On Castleton Tower Paul Ross and Jeff Pheasant introduced girdle traversing to the Colorado Plateau when they established the Bjørnstad Traverse (a.k.a. Girdle Traverse of Castleton Tower) April 13-14. The route is 900 feet long (9 pitches, IV 5.10 C2). The climb begins and ends at the KorIngalls south face route and uses four pitches from established routes and five new pitches.

On the Ruminator Tower in the Lake Powell area, Eve Tallman and Ralph Ferrara established Captain Piggly Wiggly (5.10+R) in September. The tower is 200 feet high and is climbed from the north side. Its location is approximately three-fourths of a mile east of the Hite Marina turnoff from Utah 95.

In the North San Rafael Swell, Mallory’s Mountain Marmalade (a.k.a. 3M) was established on Outhouse Tower in April 2001 by James Garrett and Sheridan Potter. The route ascends the 200-foot spire left of Chopped Sand, climbing the middle of the south face at 5.9 A1+. On James’ Tower (a.k.a. The Light Bulb) Chris Andrews and Mark Rosbrook established Sheepish Stair (310', 4 pitches, 5.10 A2+). The route begins opposite the original ascent line. The team also climbed a 5.9 one-pitch variation they dubbed No Name Woman, which begins one crack system left of Sheepish Stair. The spire is obvious high on the west Wingate buttress 0.8 mile up Buckhorn Wash from the San Rafael River BLM campground.

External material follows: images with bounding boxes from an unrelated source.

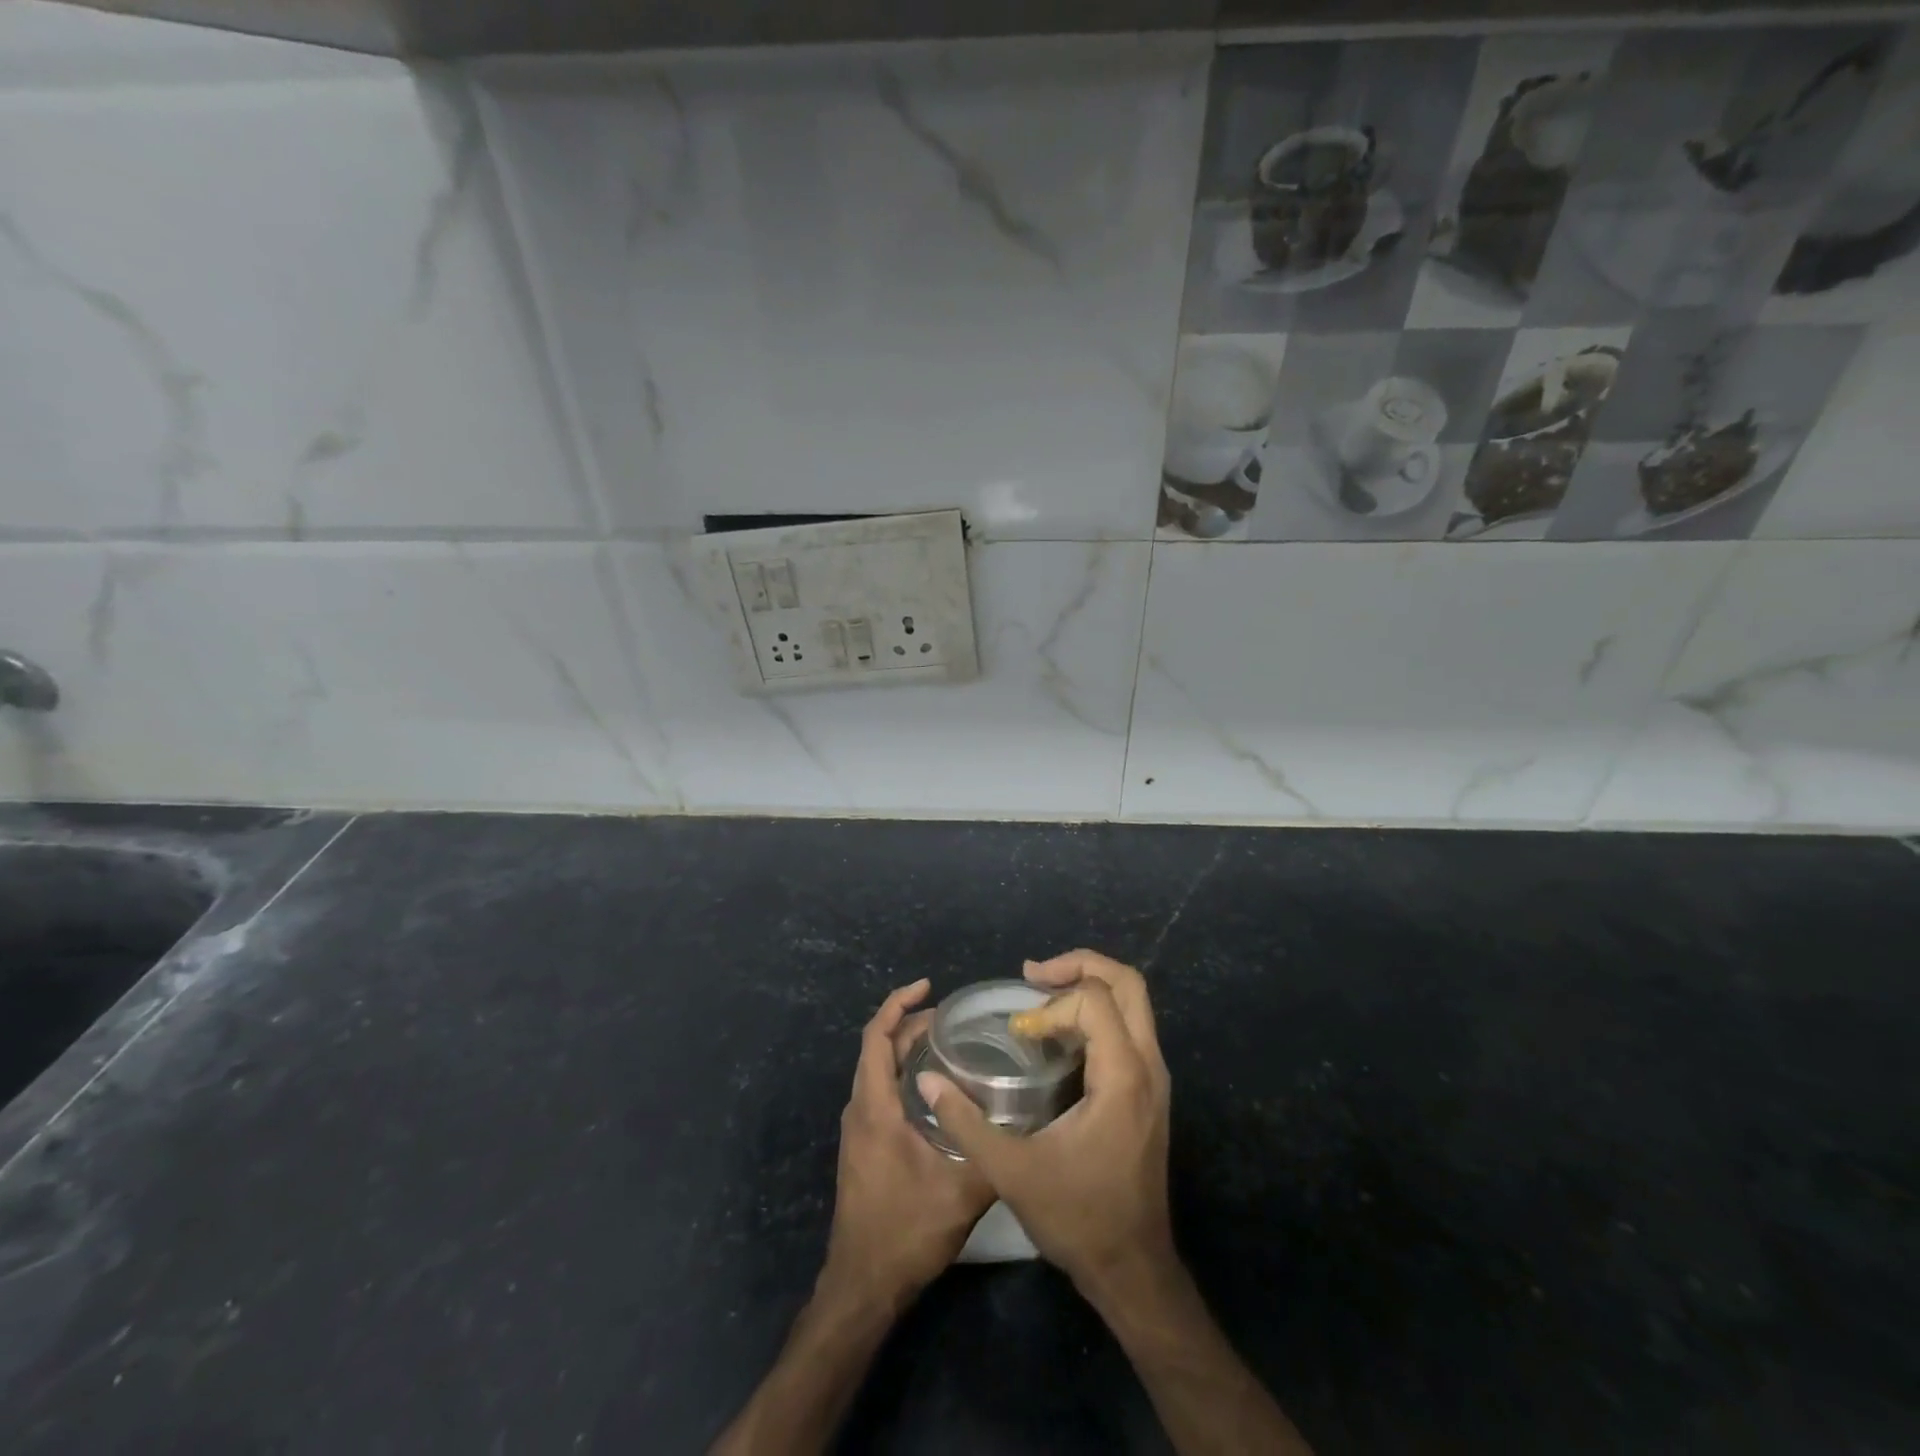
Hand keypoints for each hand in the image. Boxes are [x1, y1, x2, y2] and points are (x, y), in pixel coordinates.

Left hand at [821, 979, 994, 1308]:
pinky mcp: (863, 1145)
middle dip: (909, 1024)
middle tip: (950, 1018)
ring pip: (876, 1070)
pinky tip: (933, 1087)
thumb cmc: (906, 1232)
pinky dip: (901, 1072)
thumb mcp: (961, 1193)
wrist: (863, 1284)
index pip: (876, 1037)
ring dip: (904, 1048)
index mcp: (875, 1107)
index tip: (928, 986)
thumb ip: (992, 1150)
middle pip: (876, 1048)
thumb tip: (1026, 1117)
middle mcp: (860, 1109)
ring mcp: (858, 1128)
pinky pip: (878, 1090)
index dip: (898, 1004)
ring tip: (945, 1043)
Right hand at [916, 950, 1175, 1300]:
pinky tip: (1058, 1034)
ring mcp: (1154, 1078)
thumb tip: (926, 1078)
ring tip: (1040, 996)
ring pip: (1133, 1002)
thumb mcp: (1011, 1172)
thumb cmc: (1077, 1219)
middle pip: (1127, 983)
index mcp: (1123, 1077)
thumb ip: (965, 1121)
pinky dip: (1095, 1013)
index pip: (1094, 1001)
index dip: (1050, 1006)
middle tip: (1033, 974)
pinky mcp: (1149, 1091)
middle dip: (1079, 965)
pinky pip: (1128, 1027)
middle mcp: (1149, 1066)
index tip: (1018, 1031)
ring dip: (1087, 987)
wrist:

On Towers of the Virgin in Zion National Park in April, Craig Luebben and Mark Beardsley established a major newline up theTowers of the Virgin: Chainsaw (1600', 11 pitches,V 5.11R). Attempts had been made on the route by Luebben with Paul Midkiff in 1985, with Beardsley in 1992, and with Silvia Luebben in 1997. To reach it, park near the maintenance facility behind the old visitors’ center and walk to the end of the road. Follow Oak Creek upstream, taking the right fork. Pass waterfalls on the right and continue up a sandy, brushy hill to the right for about 500 feet to the start of the climb. This is an area left of Nu Gah’s Wall. In May Ammon McNeely soloed Space Shot (V 5.10 C2) in 3 hours and 57 minutes, likely the fastest solo.